== ASSIGNED TASK ==
Restate the data below word for word. Skip any images it contains.

== GIVEN MATERIAL ==
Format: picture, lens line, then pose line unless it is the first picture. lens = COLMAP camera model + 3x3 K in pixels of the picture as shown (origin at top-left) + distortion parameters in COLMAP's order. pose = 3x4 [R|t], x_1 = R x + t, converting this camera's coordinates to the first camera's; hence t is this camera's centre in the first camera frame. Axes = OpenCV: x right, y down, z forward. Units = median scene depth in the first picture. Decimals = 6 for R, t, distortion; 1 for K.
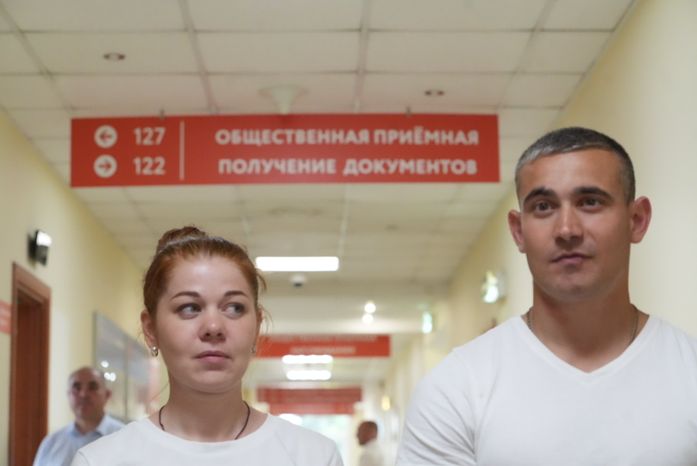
lens RADIAL K [[1695.1, 0, 349.6], [0, 1695.1, 235.6], [0, 0, 1]] dist [-0.129418, 0.000000]
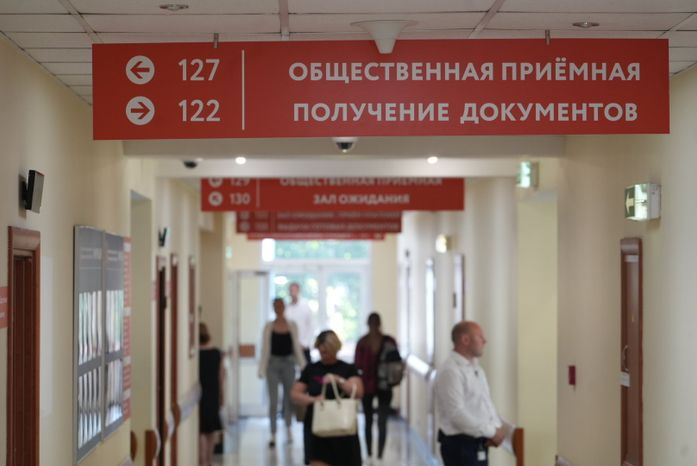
lens RADIAL K [[2683.7, 0, 349.1], [0, 2683.7, 234.4], [0, 0, 1]] dist [0.027744, 0.000000]
pose [[0.999946, 0.004727, -0.009273, -0.041087], [-0.003726, 0.994449, 0.105150, -0.111282], [0.009718, -0.105109, 0.994413, -0.181007]]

== OUTPUT BELOW ==
Format: picture, lens line, then pose line unless it is the first picture. lens = COLMAP camera model + 3x3 K in pixels of the picture as shown (origin at top-left) + distortion parameters in COLMAP's order. pose = 3x4 [R|t], x_1 = R x + t, converting this camera's coordinates to the first camera's; hence t is this camera's centre in the first camera frame. Axes = OpenCV: x right, y down, z forward. Units = median scene depth in the first picture. Decimals = 6 for R, t, distortion; 1 for K.
lens RADIAL K [[1695.1, 0, 349.6], [0, 1695.1, 235.6], [0, 0, 1]] dist [-0.129418, 0.000000]
lens RADIAL K [[2683.7, 0, 349.1], [0, 2683.7, 234.4], [0, 0, 1]] dist [0.027744, 0.000000]
pose [[0.999946, 0.004727, -0.009273, -0.041087], [-0.003726, 0.994449, 0.105150, -0.111282], [0.009718, -0.105109, 0.994413, -0.181007]]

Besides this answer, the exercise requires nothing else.